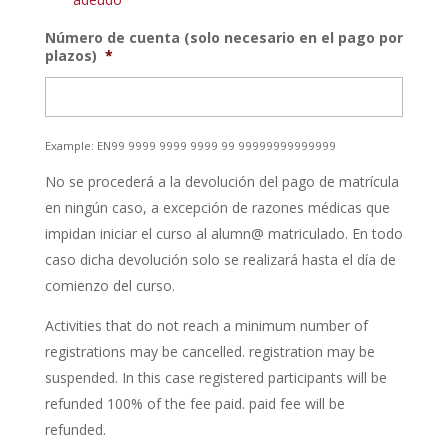
Número de cuenta (solo necesario en el pago por
plazos)
*
Example: EN99 9999 9999 9999 99 99999999999999
No se procederá a la devolución del pago de matrícula
en ningún caso, a excepción de razones médicas que
impidan iniciar el curso al alumn@ matriculado. En todo
caso dicha devolución solo se realizará hasta el día de
comienzo del curso.
Activities that do not reach a minimum number of
registrations may be cancelled. registration may be
suspended. In this case registered participants will be
refunded 100% of the fee paid. paid fee will be
refunded.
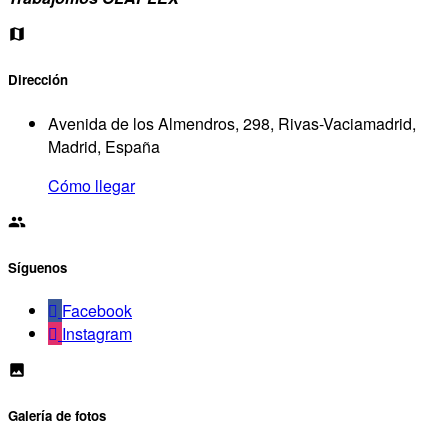
Dirección
Avenida de los Almendros, 298, Rivas-Vaciamadrid,
Madrid, España
Cómo llegar
Síguenos
Facebook
Instagram
Galería de fotos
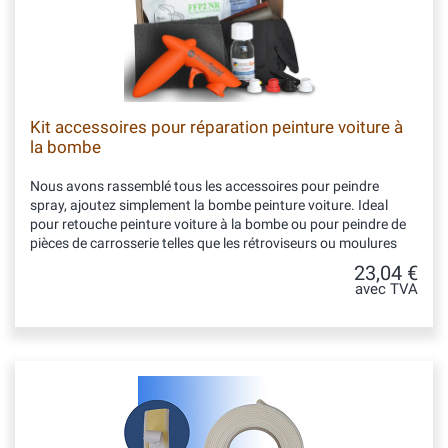
Kit accessoires pour réparation peinture voiture à
la bombe
Nous avons rassemblé tous les accessoires pour peindre
spray, ajoutez simplement la bombe peinture voiture. Ideal
pour retouche peinture voiture à la bombe ou pour peindre de
pièces de carrosserie telles que les rétroviseurs ou moulures
23,04 €
avec TVA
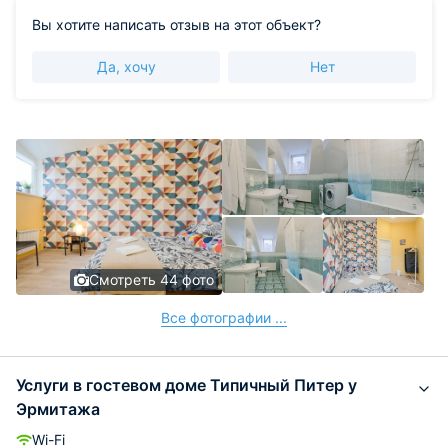
Вы хотите написать отзыв на этот объект?
Да, хочу
Нет
Смотреть 44 фото
Все фотографии ...
Услуги в гостевом доме Типичный Питер у
Эрмитажа
Wi-Fi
----------------------------------------
**EXERCISE DESCRIPTION:**
Write out, word for word, the line containing "Madrid, España" and each line after it to the end of the data, and nothing more. Drop the pictures.

**ANSWER TO THE PROBLEM:**
Madrid, España
Cómo llegar
Síguenos
Facebook
Instagram
Galería de fotos
Kit accessoires pour réparation peinture voiture à
la bombe
Nous avons rassemblé tous les accessoires pour peindre
spray, ajoutez simplement la bombe peinture voiture. Ideal
pour retouche peinture voiture à la bombe ou pour peindre de
pièces de carrosserie telles que les rétroviseurs ou moulures
23,04 €
avec TVA
Вы хотите написать отзыв на этот объект?
Да, хочу
Нет
Смотреть 44 фото
Все фотографии ...
Услуги в гостевом доме Типичный Питер у
Эрмитажа
Wi-Fi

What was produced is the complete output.